Good way to start a break up conversation: “I know you’re going through a lot right now (list some examples to show you care, even if you don’t want to continue a romantic relationship.) Focus on what will make your life most manageable.” Maybe they’ll put you on the back burner until their life settles, and then you can break up without “messing up” anything major.
Bad way to break up: “Sorry your dog just died. Also, I think we should see other people.”
Understand and empathize. Maybe your BF/GF saw a break up coming. Maybe it will totally blindside them. No matter what, they are going to have some kind of emotional response to the news that you don’t like them anymore.

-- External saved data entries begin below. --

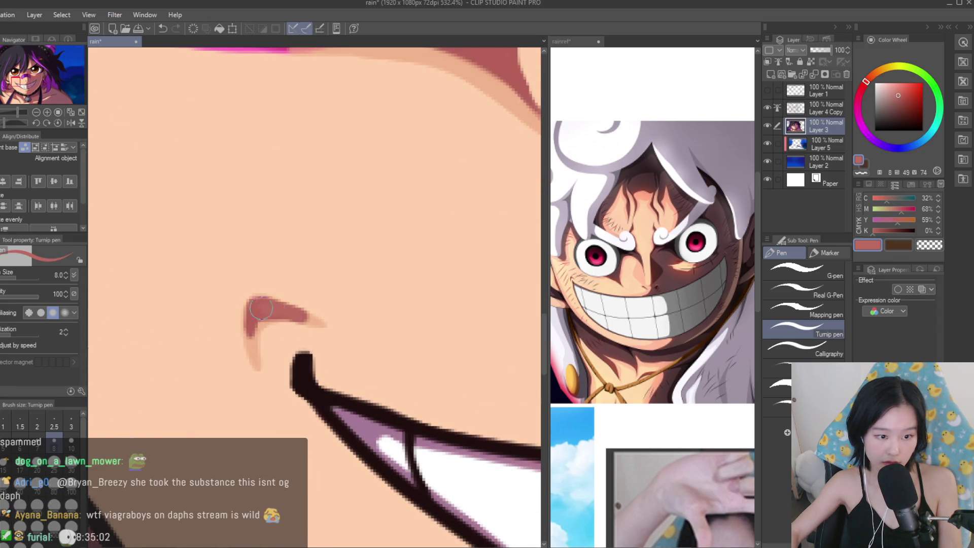
{"action": "left_click", "coordinate": [327, 329], "text": "alt"}
{"action": "mouse_move", "coordinate": [318, 326]}
{"action": "left_mouse_down"}
{"action": "mouse_move", "coordinate": [263, 326]}
{"action": "mouse_move", "coordinate": [263, 374]}
{"action": "left_mouse_up"}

If they start crying, the worst thing you can do is say, “Well, I better be going.” The least you can do is make sure your ex will spend the immediate post-break up time in good hands. Ask if they want you to stay with them to talk about why you want to end the relationship. Volunteer to call a friend for support. And most of all:
Make yourself the bad guy. Wait, what? You’re only breaking up with this person because they made themselves unlikeable, right?

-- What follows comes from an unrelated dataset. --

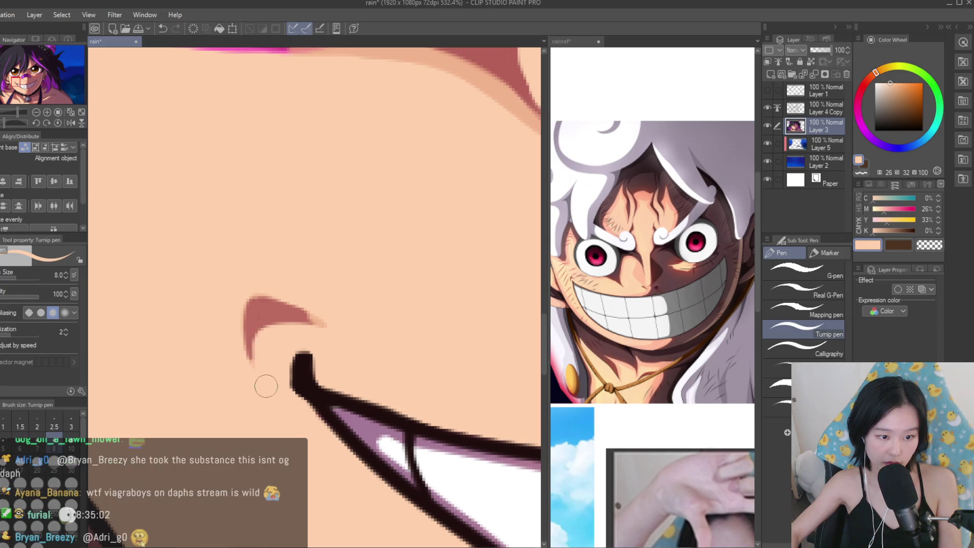
Draw a light peach mark on the cheek, then redraw it longer.
{"action": "left_click", "coordinate": [259, 350], "text": "alt"}
{"action": "scroll", "coordinate": [286, 357], "scroll_direction": "down", "scroll_amount": 4}
{"action": "left_click", "coordinate": [286, 357], "text": "alt"}
{"action": "scroll", "coordinate": [286, 358], "scroll_direction": "up", "scroll_amount": 3}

No. Shut up. You’re an assclown.
“It’s not you, it’s me” is cliché and passé. Instead, use “I” statements to put the breakup in perspective for your now-ex. This leads into the next rule:
Provide a valid reason for the break up. Think of how your ex feels: You’ve been dumped. Your single, and you don’t want to be. You like someone who has stopped liking you. And you just don’t get it.
My worst break ups, the ones that tanked my self-esteem, kept me awake night after night, looped Taylor Swift song after Taylor Swift song, were the break ups where the guy just couldn’t answer “why?”
You might feel awful for the real reason, but you don’t have to sugar coat it. “I have a crush on someone else and want to pursue that relationship.” “I don’t feel chemistry with you anymore, and that’s really important to me in a relationship.” “I feel too much pressure being a boyfriend/girlfriend, and I really just want to be single.”
And if all else fails, think about how you’ve ended relationships in the past, or how exes broke up with you. Did someone try to pull out the “I promise we’ll stay friends!” line, then proceed to date one of your friends? Did you break up with someone via MySpace message, which your ex then printed and showed everyone in your high school and you couldn’t get a date until after prom?
You don’t get to stay in their Top 8 if you said, “forever and always,” but didn’t mean it, baby.